## CONSIGNE A
Répondez aux questions suivantes sur le texte consacré au film « Ciao-ciao Bourbine » :
(i) Sous quel autre titre le film est-il diffusé selon la région ?
(ii) Dans le scénario, quelle langue devient l'unique langue nationale ?
(iii) Sur quoi l'intrigue joue-t-elle fort ?
## CONSIGNE B
D'après le texte consacré au film « Ciao-ciao Bourbine », pourquoi le français est-il plébiscité comme unique langue nationale dans le scénario ? Répondez en une à trois phrases.
## CONSIGNE C
Prolongez le texte consacré au film « Ciao-ciao Bourbine » en reprenant après sa dernière phrase.

## TEXTE FOURNI
Ciao-ciao, Tchüss, Salut, Allegra!
Depuis quelques semaines le film «Ciao-ciao Bourbine » ou « Bon schuur Ticino », selon la région de diffusion en Suisse, vise dans le mille, comme la flèche de Guillaume Tell. Dans ce scénario improbable, c’est suite à une initiative populaire, que le français est plébiscité comme unique langue nationale, en vue de mieux fédérer notre pays et diminuer les frais administratifs !
L’intrigue joue alors fort sur les clichés qui nous arrachent des larmes, car comment ne pas penser tout au fond de soi qu’il y a une part de vérité quand les autres sont vus avec des traits de caractères bien marqués : râleurs, coincés, ennuyeux, festifs, libérés et autres « combinazione » dans un joyeux « pétchi ».

## DONNÉES ENREGISTRÉES
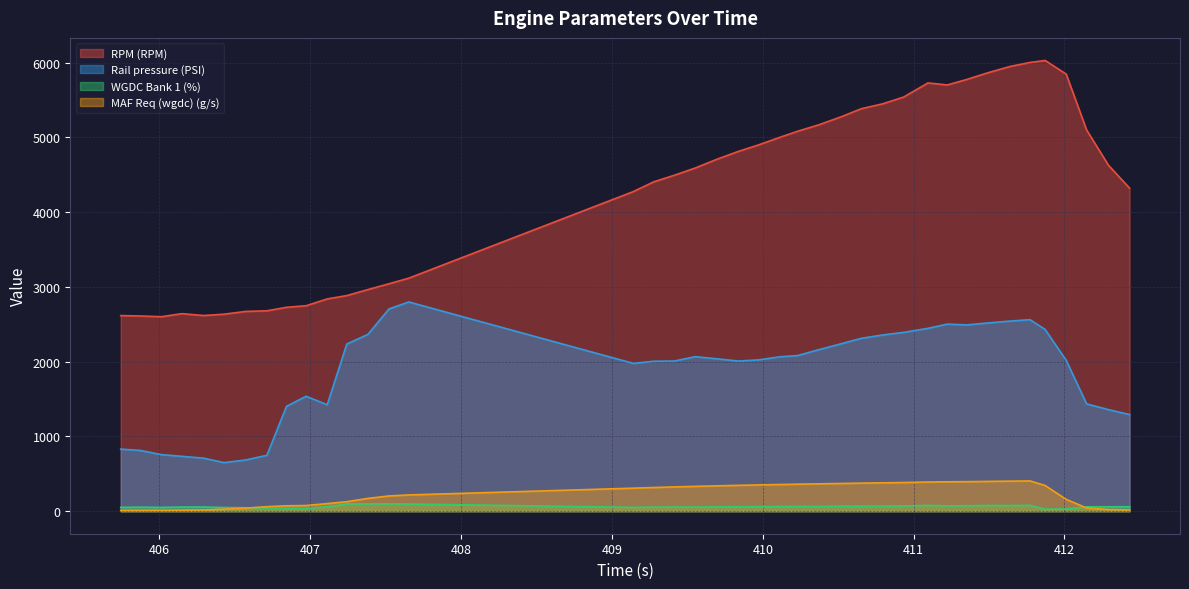

Which series has the widest spread of values?

RPM (RPM)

## RÉPONSE RÉDIGÉE A
(i) « Bon schuur Ticino ».
(ii) Le français.
(iii) Sur les clichés.

## RÉPONSE RÉDIGÉE B
Le français est plébiscité comme unique langue nationale pour mieux fédérer le pays et diminuer les frais administratifs. Ce choix résulte d'une initiative populaire.

## RÉPONSE RÉDIGÉE C
Äuä ! Pourtant l’on vibre tout autant sous les châtaigniers du Tessin, au col du Saint-Gothard, sur la Place fédérale, dans un vieux train aux banquettes vertes ou rouges, comme si cette Suisse métissée aux multiples visages était à chaque fois la nôtre, et pourtant jamais totalement intégrée à notre identité.
Lorsque Jésus traverse la frontière de son pays et se retrouve face à une femme syro-phénicienne qui lui demande son secours pour sa fille malade, il n’échappe pas au délit de cliché, voire de racisme : « Il n’est pas bon de prendre le pain des enfants et de le jeter aux chiens », lui cingle-t-elle. La réplique-culte de la femme qui fera fondre toute résistante et conduire à l’admiration, puis à la guérison est restée célèbre : « Pourtant, Maître , même les chiens, sous la table, mangent les miettes que les enfants laissent tomber » (Marc 7, 24-30).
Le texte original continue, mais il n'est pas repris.